The assault on the ministry involved a suicide car bomb, and the ministry also came under heavy gunfire from nearby houses. Security forces raided several homes in the ministry’s vicinity over the next 24 hours, sparking the yesterday’s clashes.

Al Qaeda gained a major foothold in Yemen’s south amid the chaos that followed the 2011 uprising that removed long-time president Ali Abdullah Saleh.

The drone strikes and a series of US-backed military offensives helped uproot militants from several key strongholds, but Al Qaeda continues to fight back.

Germany’s foreign ministry spokesman Martin Schaefer said German employees of aid groups doing work on behalf of the German government have been ordered to leave Yemen “as quickly as possible” and “until further notice”.

Mr Schafer also said the German embassy will continue to operate with reduced staff and “corresponding security measures.”

The complex in central Sanaa was “stormed ... after the mujaheddin proved that it accommodates drone control rooms and American experts,” Al Qaeda said on Twitter.

“As part of a policy to target drone control rooms, the mujaheddin have dealt a heavy blow to one,” it said.

“Such security headquarters in partnership with the Americans in their war on these Muslim people are a justified target wherever they may be.”

Washington condemned the attack which came as Yemen’s defence minister, Mohammed Nasser, headed a military delegation on a visit to the United States.

The defence ministry said security forces had regained control of the complex on Thursday but residents said they heard gunfire and explosions from the area throughout the night.

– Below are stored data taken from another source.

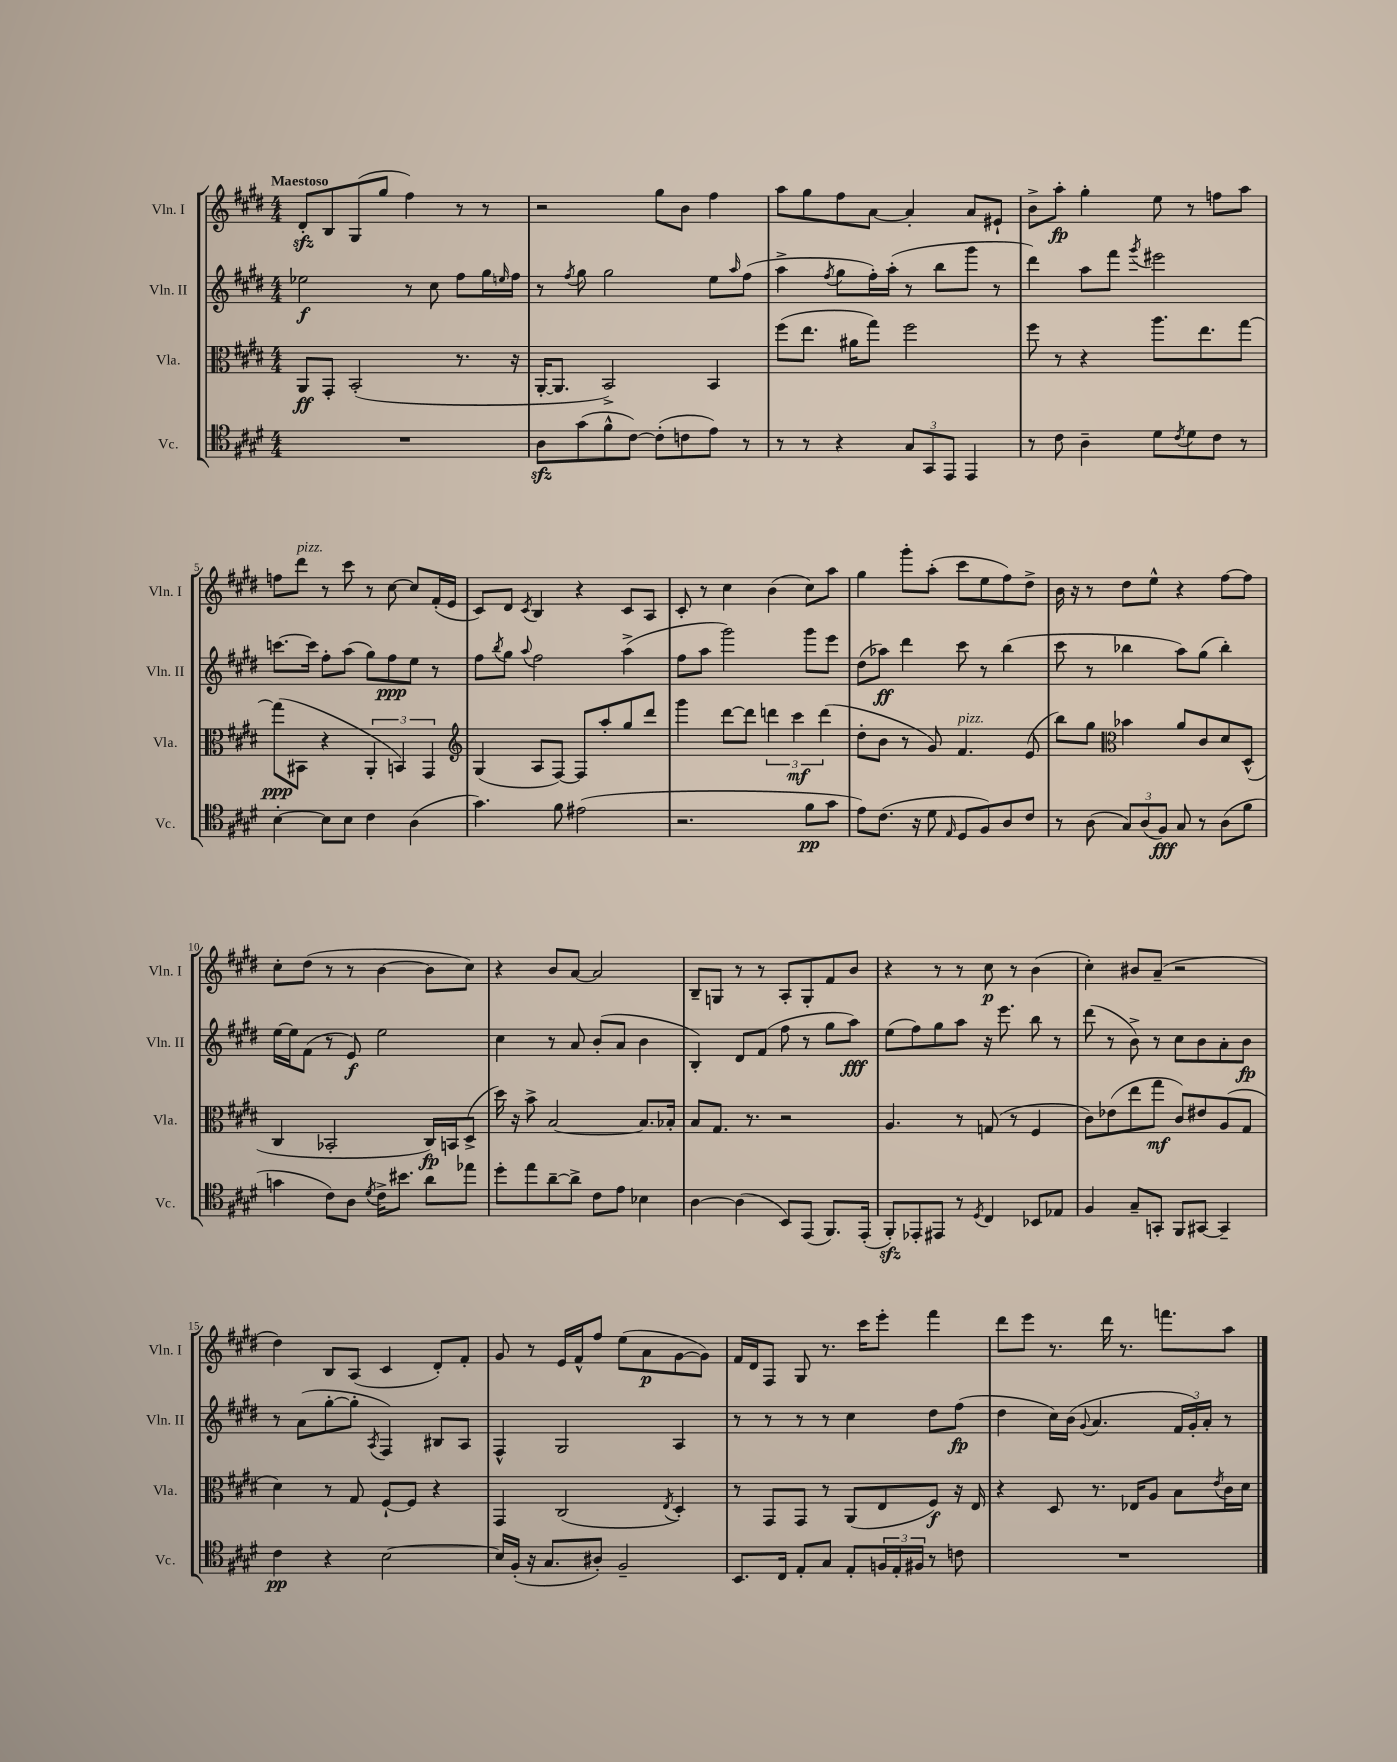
<<
\new StaffGroup <<
\new Staff = "s0" \with { instrumentName = "Vln. I" shortInstrumentName = "Vln. I" } {
    \clef treble \key e \major \numericTimeSignature \time 4/4 \tempo "Maestoso"
    dis'8-.\sfz b8 gis8( gis''8 fis''4) r8 r8 |
    r2 gis''8 b'8 fis''4 |
    a''8 gis''8 fis''8 a'8~ a'4-. a'8 eis'8-! |
    b'8-> a''8-.\fp gis''4-. e''8 r8 f''8 a''8 |
    f''8 dis'''8^\markup { \italic "pizz." } r8 cis'''8 r8 cis''8~ cis''8 fis'16-.( e'16 |
    cis'8) dis'8 \acciaccatura { cis'8 } b4 r4 cis'8 a8 |
    cis'8-. r8 cis''4 b'4( cis''8) a''8 |
    gis''4 gis'''8-. a''8-.( cis'''8 e''8 fis''8) dis''8-> |
    b'16 r16 r8 dis''8 e''8-^ r4 fis''8~ fis''8 |
    cis''8-. dis''8( r8 r8 b'4~ b'8 cis''8) |
    r4 b'8 a'8~ a'2 |
    b8-- g8 r8 r8 a8-. g8-. fis'8 b'8 |
    r4 r8 r8 cis''8\p r8 b'4( |
    cis''4-.) bis'8 a'8--( r2 |
    dis''4) b8 a8( cis'4 dis'8-.) fis'8-. |
    gis'8 r8 e'16 fis'16-^ fis''8 e''8( a'8\p gis'8~ gis'8) |
    fis'16 dis'16 fis8 gis8 r8. cis'''16 e'''8-. fis'''4 |
    dis'''8 e'''8 r8. dis'''16 r8. f'''8. a''8 \bar "|." |
}
\new Staff = "s1" \with { instrumentName = "Vln. II" shortInstrumentName = "Vln. II" } {
    \clef treble \key e \major \numericTimeSignature \time 4/4
    ees''2\f r8 cis''8 fis''8 gis''16 \grace { e''16 } fis''16 |
    r8 \acciaccatura { fis''8 } gis''8 gis''2 e''8 \grace { a''16 } fis''8( |
    a''4-> \acciaccatura { fis''8 } gis''8 fis''16-.) a''16-.( r8 b''8 gis'''8 r8 |
    dis'''4) a''8 fis'''8 \acciaccatura { gis'''8 } eis'''2 |
    c'''8.~ c'''16 fis''8-. a''8( gis''8) fis''8\ppp e''8 r8 |
    fis''8 \acciaccatura { b''8 } gis''8 \appoggiatura { a''8 } fis''2 a''4->( |
    fis''8 a''8 gis'''2) gis'''8 e'''8 |
    dis''8( aes''8\ff) dis'''4 cis'''8 r8 b''4( |
    cis'''8 r8 bes''4 a''8) gis''8( bes''4-.) |
    e''16~ e''16 fis'8( r8 e'8\f) e''2 |
    cis''4 r8 a'8 b'8-.( a'8 b'4 |
    b4-.) dis'8 fis'8( fis''8 r8 gis''8 a''8\fff) |
    e''8( fis''8) gis''8 a''8 r16 e'''8. b''8 r8 |
    dis'''8( r8 b'8->) r8 cis''8 b'8 a'8-. b'8\fp |
    r8 a'8( gis''8~-. gis''8-. \acciaccatura { a8 } fis4) bis8 a8 |
    fis4-^ gis2 a4 |
    r8 r8 r8 r8 cis''4 dis''8 fis''8\fp( |
    dis''4 cis''16) b'16( \appoggiatura { gis'8 } a'4. \tuplet 3/2 { fis'16 gis'16-.) a'16-. } r8 \bar "|." |
}
\new Staff = "s2" \with { instrumentName = "Vla." shortInstrumentName = "Vla." } {
    \clef alto \key e \major \numericTimeSignature \time 4/4
    a,8\ff gis,8-. b,2-.( r8. r16 |
    a,16~-. a,8. b,2->) b,4 |
    fis''8( e''8. ais'16 gis''8) fis''2 |
    fis''8 r8 r4 a''8. e''8. gis''8~ |
    gis''8\ppp( bis,8 r4 \tuplet 3/2 { a,4-. b,4) gis,4 } |
    \clef treble gis4( a8 fis8~) fis8 a''8-. gis''8 dis'''8 |
    gis'''4 dis'''8~ dis'''8 \tuplet 3/2 { d'''4 cis'''4\mf d'''4( } |
    dis''8-. b'8 r8 gis'8) fis'4.^\markup { \italic "pizz." } e'8( |
    b''8) gis''8 \clef alto bes'4 a'8 cis'8 dis'8 dis8-^( |
    cis4 bes,2-. cis16\fp) b,16 dis8->( |
    dis''16) r16 b'8-> b2~ b8. bes16-. |
    b8 gis8. r8. r2 |
    a4. r8 g8( r8 fis4 |
    cis'8) ees'8( e''8 gis''8\mf cis'8) eis'8 a8( gis8 |
    dis'4) r8 gis8 fis8~-! fis8 r4 |
    gis,4 cis2( \acciaccatura { e8 } dis4-.) |
    r8 gis,8 gis,8 r8 a,8( e8 fis8\f) r16 e16 |
    r4 dis8 r8. ees16 a8 b8 \acciaccatura { e'8 } cis'16 dis'16 \bar "|." |
}
\new Staff = "s3" \with { instrumentName = "Vc." shortInstrumentName = "Vc." } {
    \clef tenor \key e \major \numericTimeSignature \time 4/4
    R1 |
    a8\sfz gis'8( fis'8-^ cis'8~) cis'8-.( c'8 e'8) r8 |
    r8 r8 r4 \tuplet 3/2 { gis8 gis,8 e,8 } e,4 |
    r8 cis'8 a4-- dis'8 \acciaccatura { cis'8 } dis'8 cis'8 r8 |
    b4~-. b8 b8 cis'4 a4( |
    gis'4.) fis'8 eis'2( |
    r2. fis'8\pp gis'8 |
    e'8) cis'8.( r16 dis'8 \grace { e16 } dis8 fis8) a8 cis'8 |
    r8 a8( \tuplet 3/2 { gis8) a8( fis8\fff) } gis8 r8 a8( fis'8 |
    g'4 cis'8) a8 \acciaccatura { dis'8 } cis'16-> bis'8. a'8 ees''8 |
    dis''8-. e''8 a'8~-- a'8-> cis'8 e'8 bes4 |
    a4~ a4( b,8) e,8( fis,8.) e,16-.( |
    fis,8-.\sfz) ees,8-. eis,8 r8 \acciaccatura { dis8 } cis4 bes,8 ees8 |
    fis4 gis8-- g,8-. fis,8 gis,8~ gis,4-- |
    cis'4\pp r4 b2~ |
    b16 fis16-.( r16 gis8. ais8-.) fis2-- |
    b,8. cis16 e8-. gis8 e8-. \tuplet 3/2 { f16 e16-. fis16 } r8 c'8 |
    R1 \bar "|." |
}
>>
>>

The area was still cordoned off yesterday with armoured vehicles blocking off all access roads.

Reports that the militants had readied two more car bombs for use in attack prompted a massive search operation, security officials said.

Up to 25 militants took part in the assault. The state Saba news agency said 11 of them had been killed.

The UN special envoy to Yemen, Jamal Benomar, who arrived in Sanaa yesterday to lend his support a stalled national dialogue, said the attack should not be allowed to disrupt the country’s transition.

“This criminal act aims at terrorising Yemenis but will only make them more determined to move forward with peaceful change,” Mr Benomar said.

Al Qaeda in Yemen has been linked to several attempted attacks on the United States, including a botched bid to blow up a Detroit-bound airliner on Christmas Day in 2009.

The number of dead from US drone strikes in Yemen remains unclear and estimates vary.

According to the New America Foundation, a Washington-based think tank that has tried to keep track of the numbers, there have been 93 strikes since 2002 which have killed between 684 and 891 people, among them between 64 and 66 civilians.

Barack Obama, the US president, has defended the drone bombing campaign as an effective tool against Al Qaeda, but has promised to introduce stricter rules and oversight for the strikes, including shifting more of the operations from the CIA to the military to reduce secrecy.

While US officers and agents cooperate with their Yemeni counterparts, the drones are believed to be flown out of bases elsewhere.